Rewrite the data below with every "view" changed to "frame" and the rest left untouched, and leave the pictures out of your answer.
━━ Exercise data ━━
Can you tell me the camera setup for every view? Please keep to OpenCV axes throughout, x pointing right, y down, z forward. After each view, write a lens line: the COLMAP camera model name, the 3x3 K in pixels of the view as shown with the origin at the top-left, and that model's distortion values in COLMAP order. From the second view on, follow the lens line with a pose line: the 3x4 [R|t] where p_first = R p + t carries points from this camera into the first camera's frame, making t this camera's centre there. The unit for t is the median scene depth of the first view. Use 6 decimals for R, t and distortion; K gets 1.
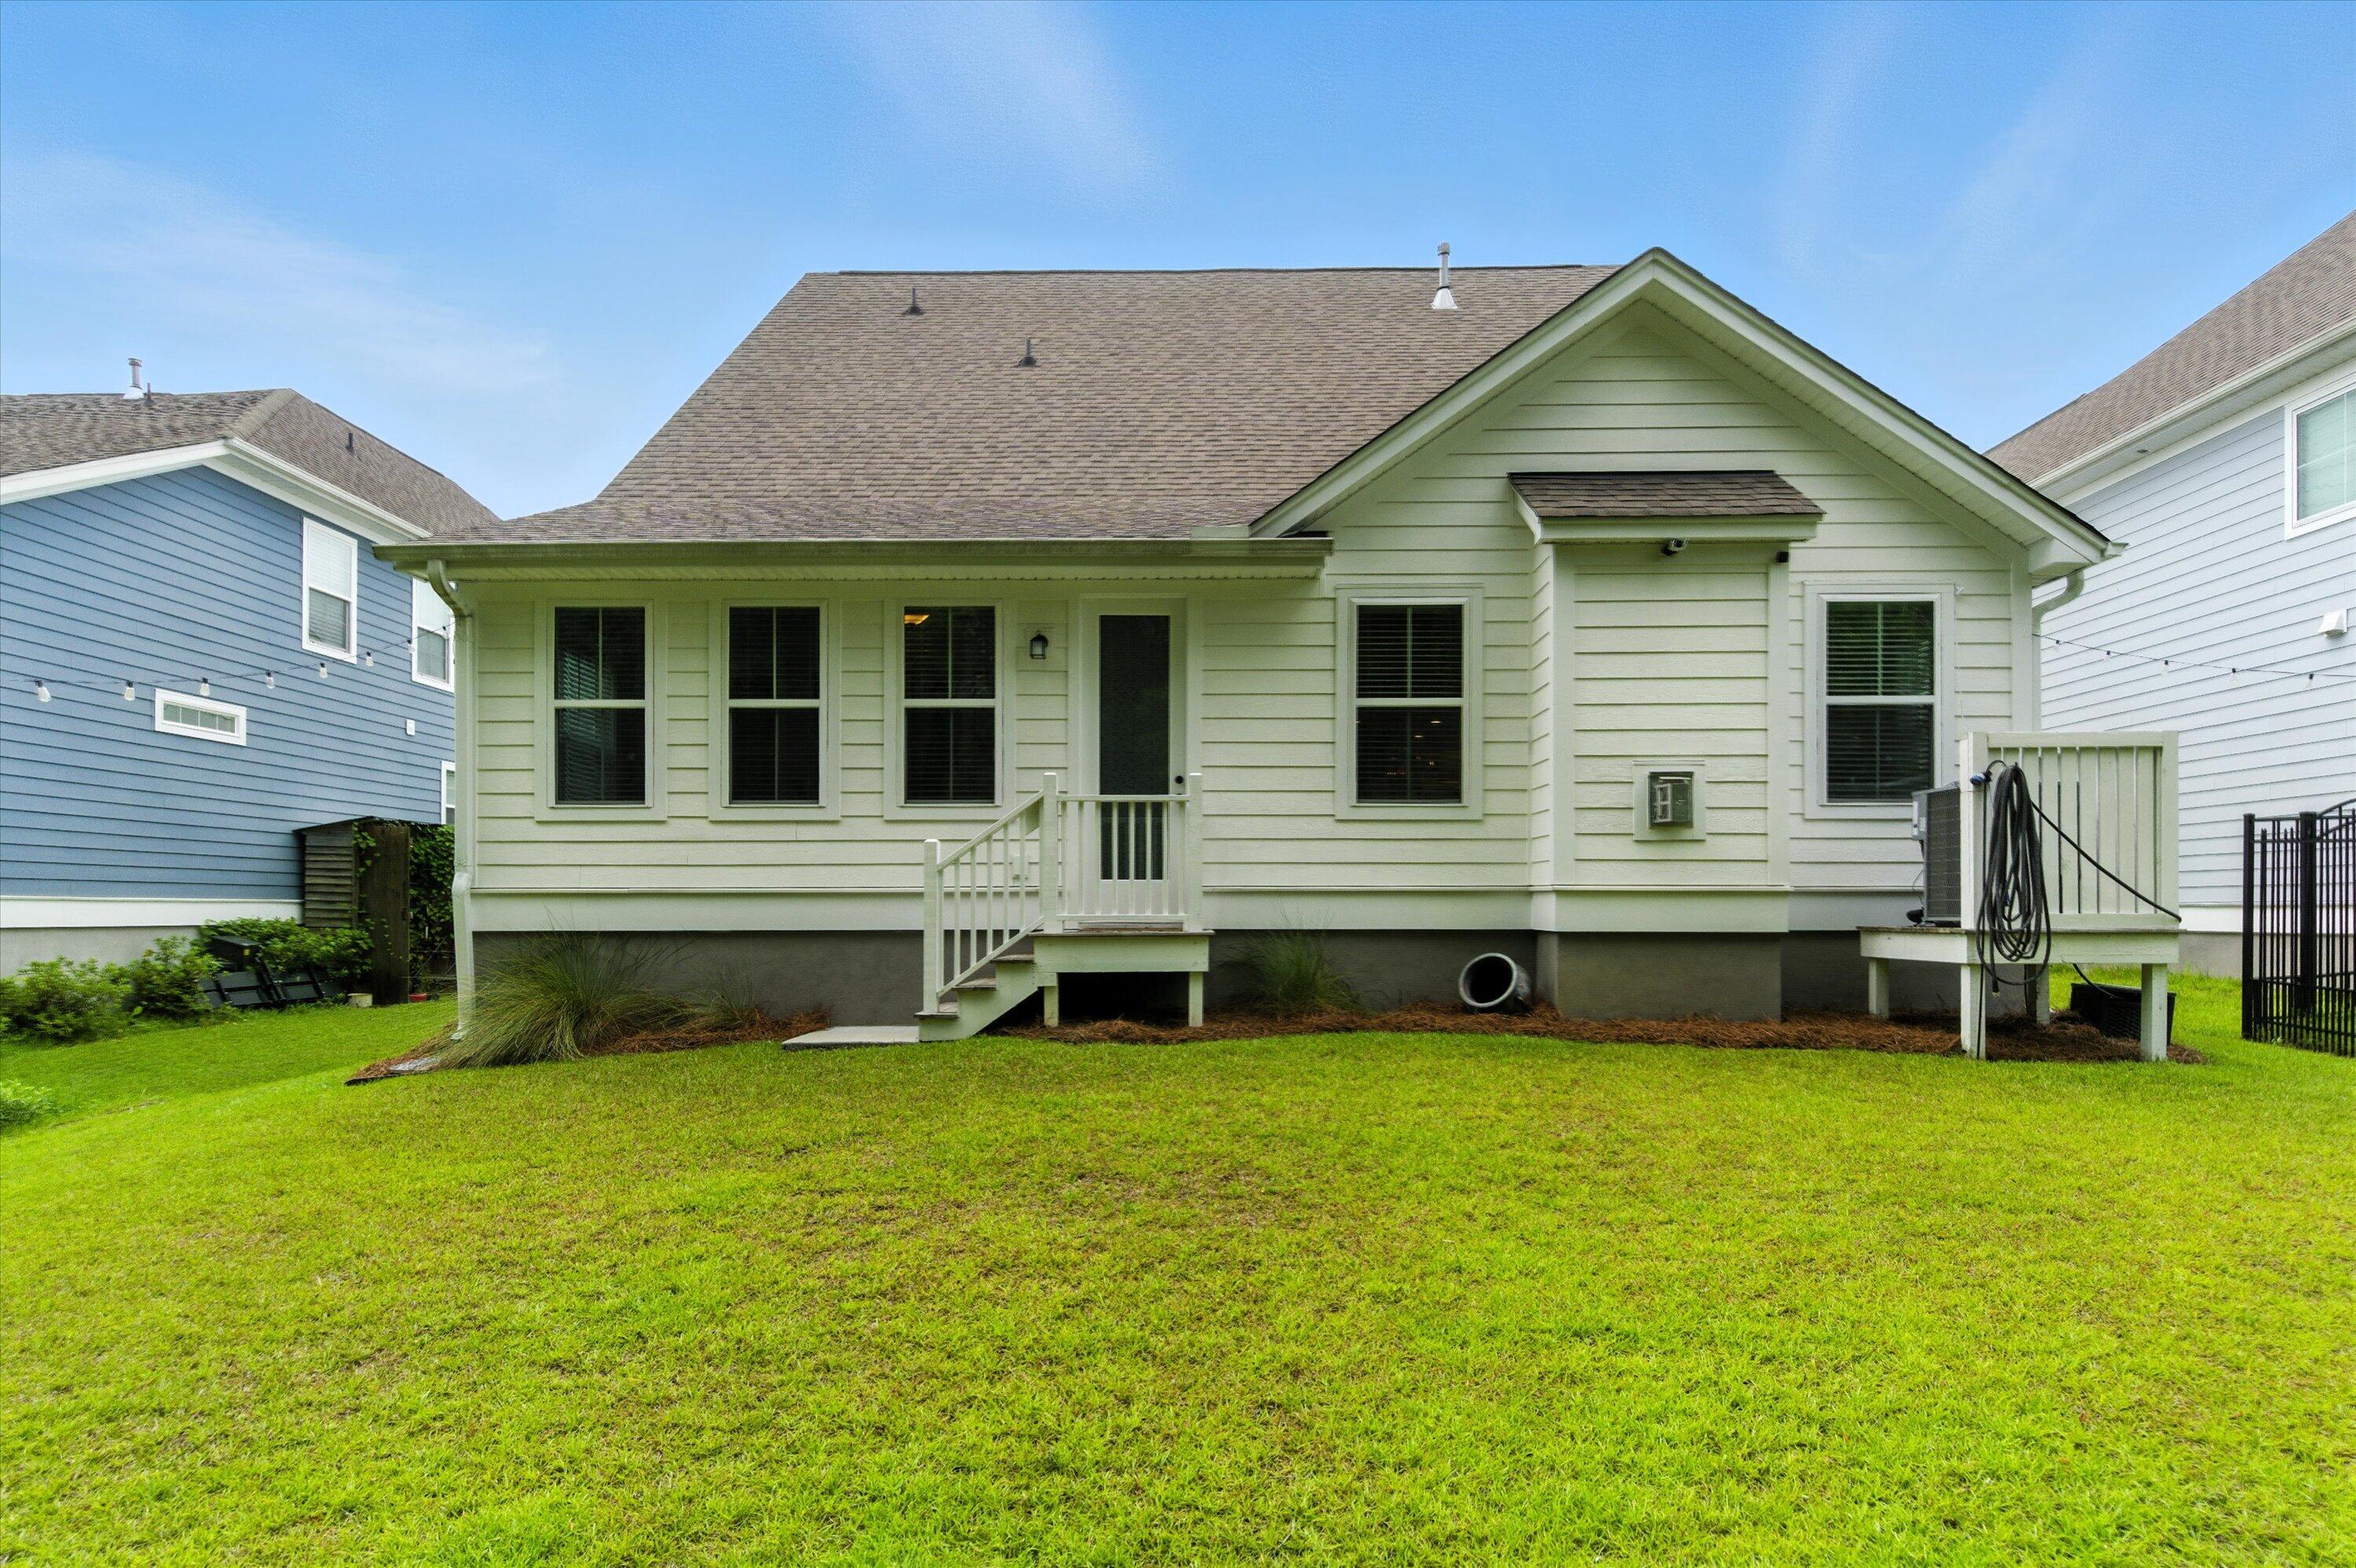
lens RADIAL K [[1260.9, 0, 1173.0], [0, 1260.9, 814.0], [0, 0, 1]] dist [0.007998, -0.000004]
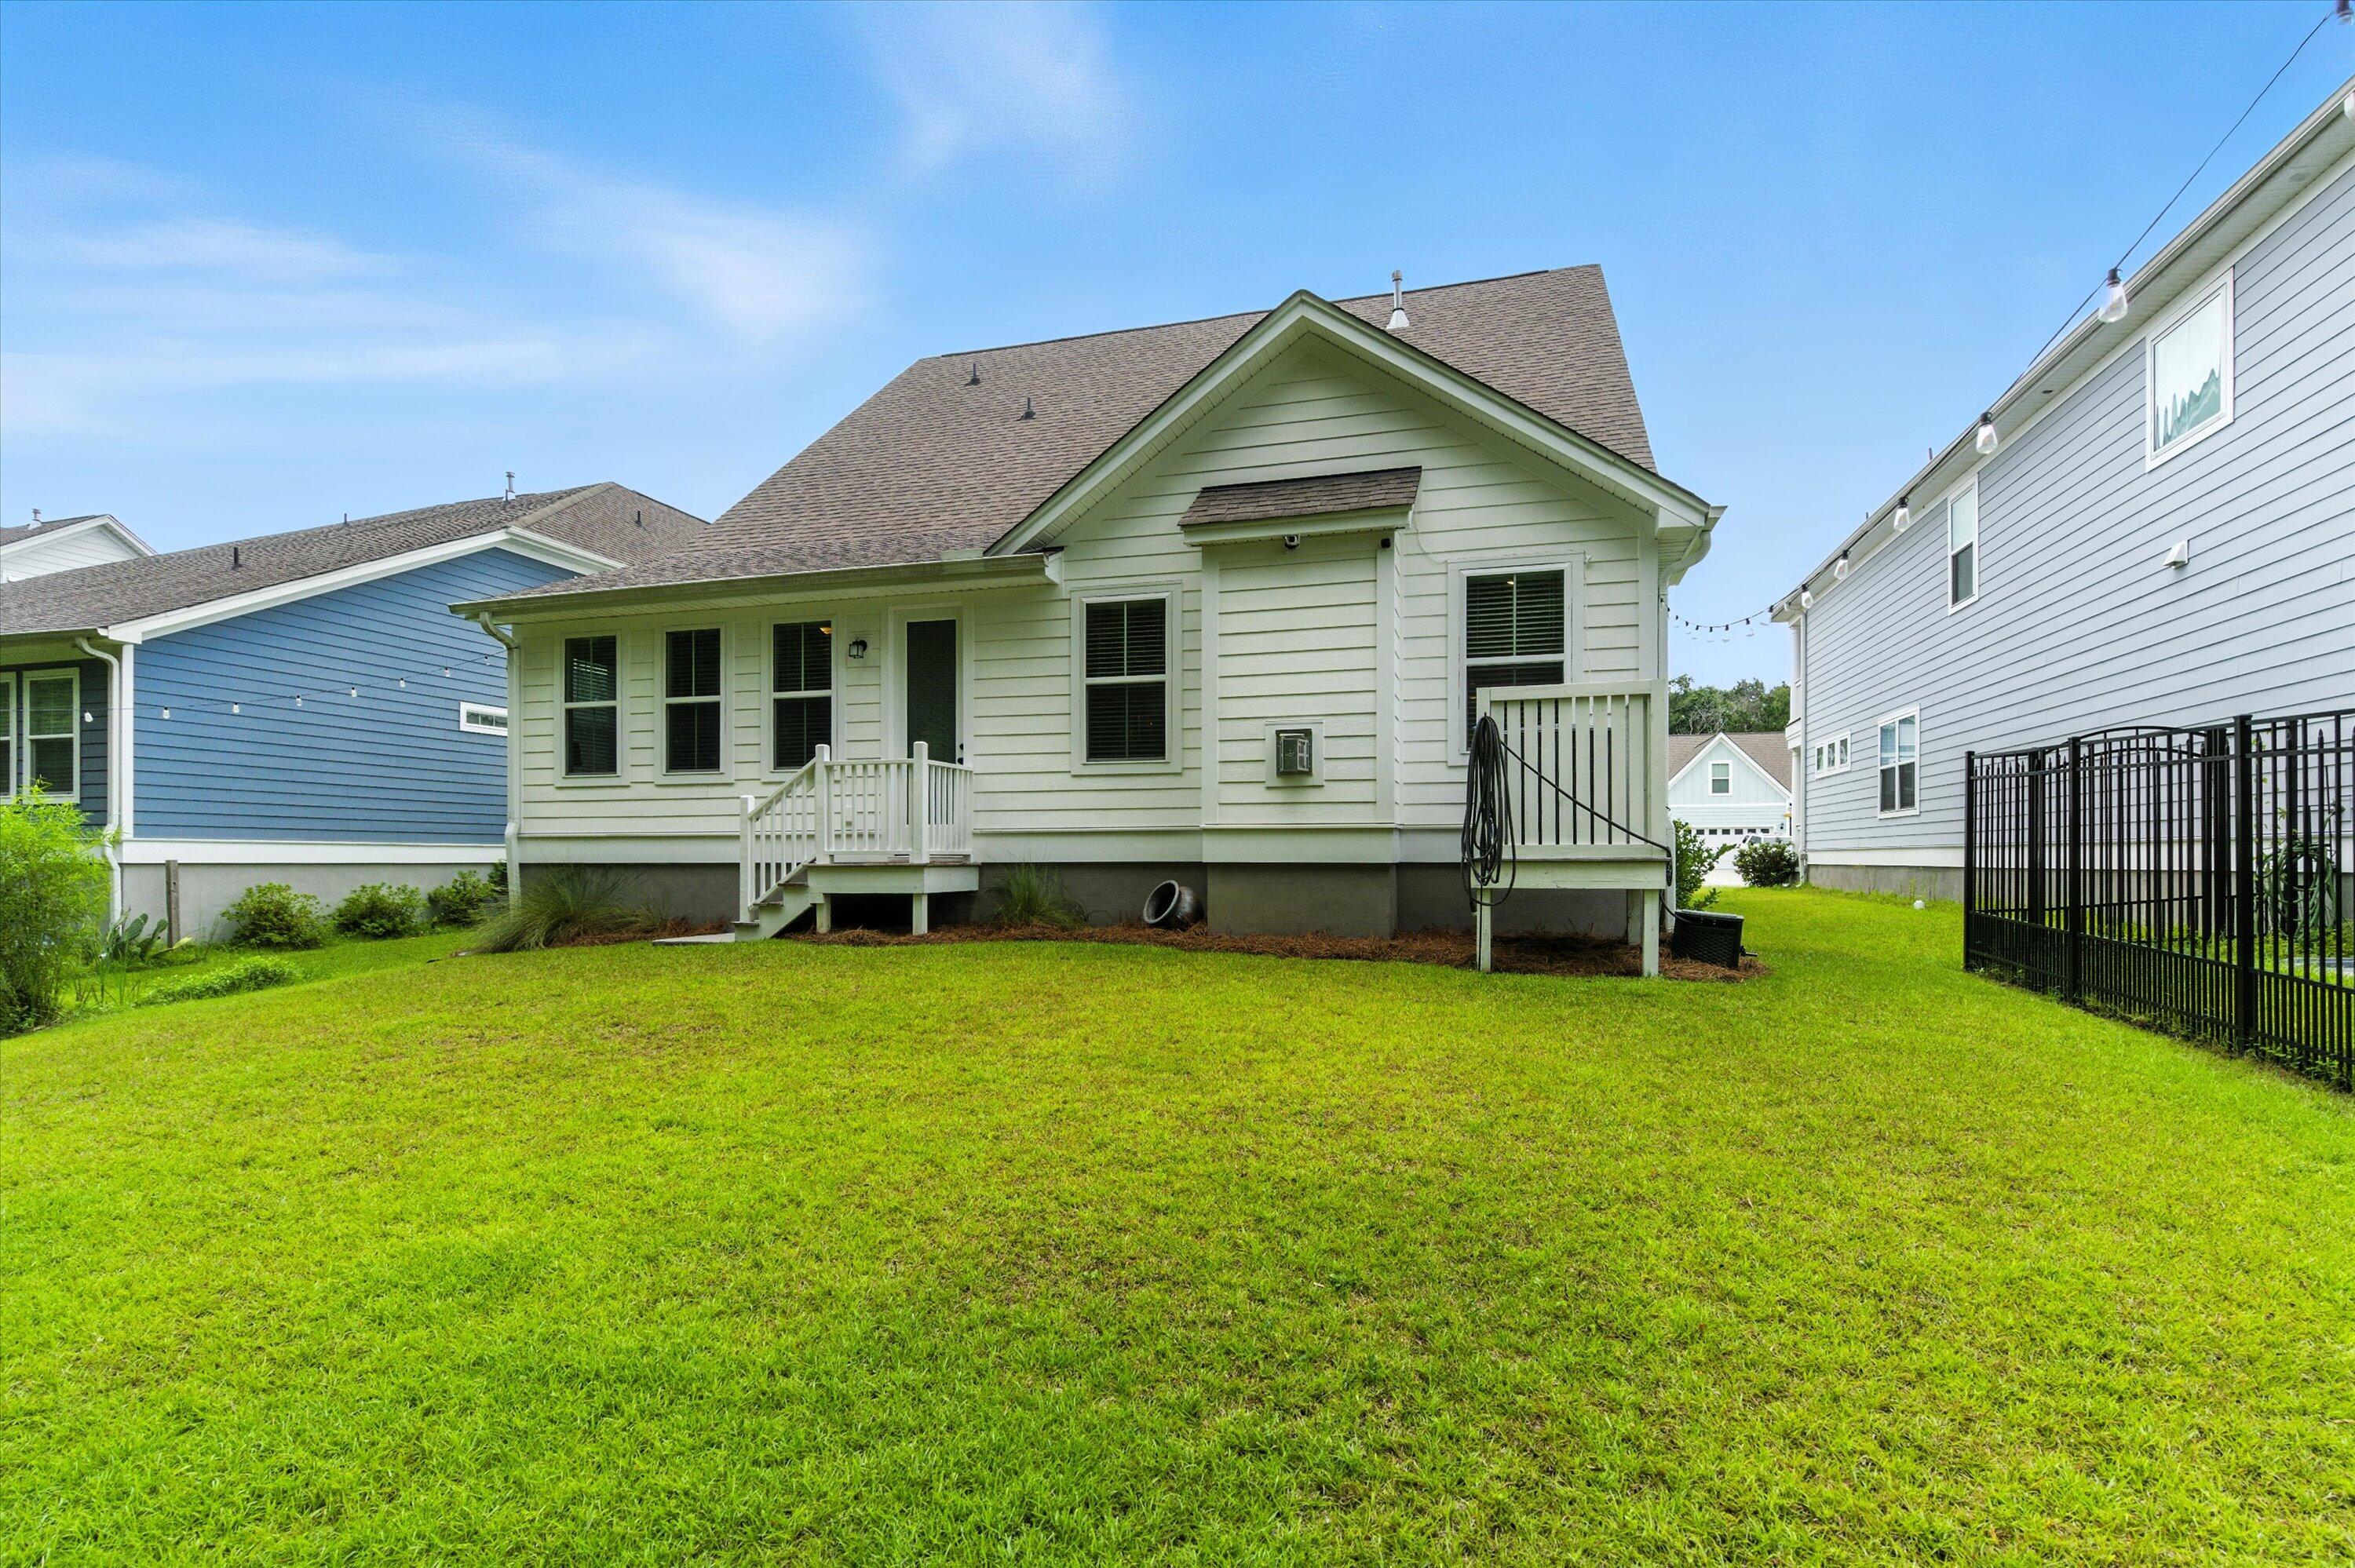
lens RADIAL K [[1091.9, 0, 1175.2], [0, 1091.9, 777.8], [0, 0, 1]] dist [0.002472, -0.000103]
pose [[0.966757, -0.019920, -0.254921, 0.507024], [0.020657, 0.999787, 0.000212, 0.009232], [0.254862, -0.005471, 0.966962, -0.028091]]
━━━
### Solution to this task
Can you tell me the camera setup for every frame? Please keep to OpenCV axes throughout, x pointing right, y down, z forward. After each frame, write a lens line: the COLMAP camera model name, the 3x3 K in pixels of the frame as shown with the origin at the top-left, and that model's distortion values in COLMAP order. From the second frame on, follow the lens line with a pose line: the 3x4 [R|t] where p_first = R p + t carries points from this camera into the first camera's frame, making t this camera's centre there. The unit for t is the median scene depth of the first frame. Use 6 decimals for R, t and distortion; K gets 1.
lens RADIAL K [[1260.9, 0, 1173.0], [0, 1260.9, 814.0], [0, 0, 1]] dist [0.007998, -0.000004]
lens RADIAL K [[1091.9, 0, 1175.2], [0, 1091.9, 777.8], [0, 0, 1]] dist [0.002472, -0.000103]
pose [[0.966757, -0.019920, -0.254921, 0.507024], [0.020657, 0.999787, 0.000212, 0.009232], [0.254862, -0.005471, 0.966962, -0.028091]]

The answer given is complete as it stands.